Public WiFi Filtering on the Rise

The London summer Olympic games are readily approaching, and Internet Service Providers are responding to the expected dramatic rise in the London population in the coming months by increasing their free public WiFi service offerings. Virgin is rolling out access on the London Tube, and mobile service provider 02 recently announced that it will launch a large free WiFi zone in central London.

With this rise in public hotspots come questions about content filtering and terms of service (TOS). Writing for the Huffington Post, John Carr explains that both of London’s new public WiFi services block both illegal and legal adult content for all users. While Carr advocates for such filters, others are questioning their efficacy and ramifications.

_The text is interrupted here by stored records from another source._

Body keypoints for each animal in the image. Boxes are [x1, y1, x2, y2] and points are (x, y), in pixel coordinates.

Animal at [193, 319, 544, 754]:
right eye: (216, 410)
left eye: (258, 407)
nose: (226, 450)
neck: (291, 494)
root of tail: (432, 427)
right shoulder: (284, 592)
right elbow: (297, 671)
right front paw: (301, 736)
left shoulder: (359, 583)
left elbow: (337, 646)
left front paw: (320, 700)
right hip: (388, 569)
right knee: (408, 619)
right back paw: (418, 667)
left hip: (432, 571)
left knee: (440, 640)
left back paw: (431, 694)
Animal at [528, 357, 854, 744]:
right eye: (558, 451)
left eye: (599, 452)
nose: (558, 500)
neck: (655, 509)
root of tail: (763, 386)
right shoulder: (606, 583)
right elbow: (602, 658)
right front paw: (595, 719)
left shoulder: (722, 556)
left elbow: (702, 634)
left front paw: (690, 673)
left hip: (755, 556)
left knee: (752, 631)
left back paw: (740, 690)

A report (PDF) by the London-based Open Rights Group (ORG) details some potential pitfalls in the existing filters:

We think there are a number of serious problems with how these systems work. These include a lack of transparency, mistakes in classifying sites and the difficulty of opting out of the filtering. Together, these problems mean that people often find content is blocked when it shouldn’t be.

The report does not advocate for unfettered access to all online content, but rather argues that the current filtering technologies are “too blunt an instrument and too poorly implemented.” The report concludes that if filtering of legal content is to occur, then “controls must be clearly and transparently implemented. They should be responsive to mistakes, be easy to opt out of and involve an active choice to opt in.”

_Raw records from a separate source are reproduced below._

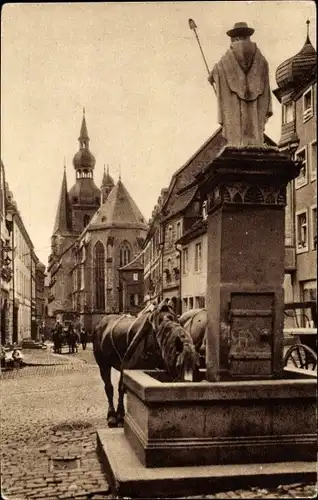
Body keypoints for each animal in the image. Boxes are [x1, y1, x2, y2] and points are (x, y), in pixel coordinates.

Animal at [92, 298, 199, 428]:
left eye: (196, 366)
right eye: (179, 365)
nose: (187, 385)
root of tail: (100, 323)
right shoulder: (128, 367)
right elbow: (122, 388)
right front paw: (120, 416)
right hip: (103, 364)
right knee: (109, 387)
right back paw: (112, 416)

While the filters imposed by Virgin and 02 are not legally mandated, a new "Online Safety Bill" has been proposed in the UK’s House of Lords that would require all ISPs and mobile providers to provide opt-out filters on adult content. The future of the bill is uncertain, but a meeting between David Cameron and four major British ISPs (BT, Sky, TalkTalk, and Virgin) in October resulted in a voluntary “Code of Practice” among the four companies. This Code commits ISPs to “educating parents about content controls but does not require them to automatically block content, only allowing access to content deemed ‘adult’ when specifically requested.”

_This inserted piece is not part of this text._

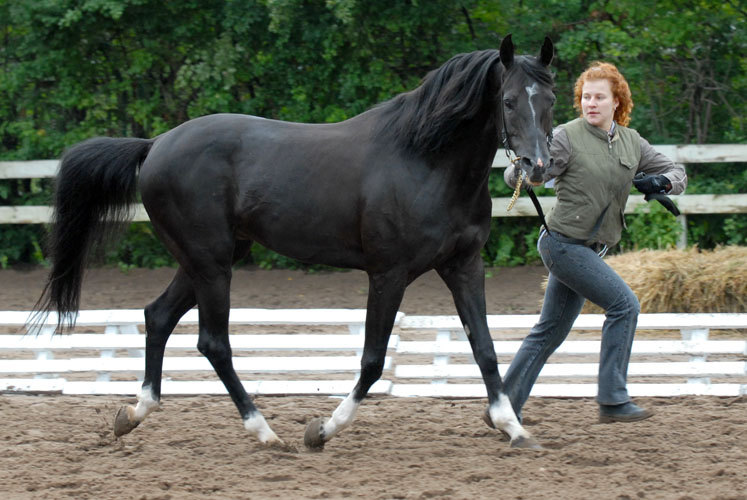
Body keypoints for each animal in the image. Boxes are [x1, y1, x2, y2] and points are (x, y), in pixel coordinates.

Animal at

In 2010, ONI published a report on TOS and account deactivations for platforms within the ‘quasi-public sphere’ (e.g., Facebook, Twitter, Flickr, Blogger, Youtube). The document analyzed what content is permissible in these online ‘public’ spaces, and what causes administrative intervention. Both the report and the new ‘public’ WiFi services in London raise the question: in what ways is ‘public’ online space private, and what is at stake when it becomes regulated?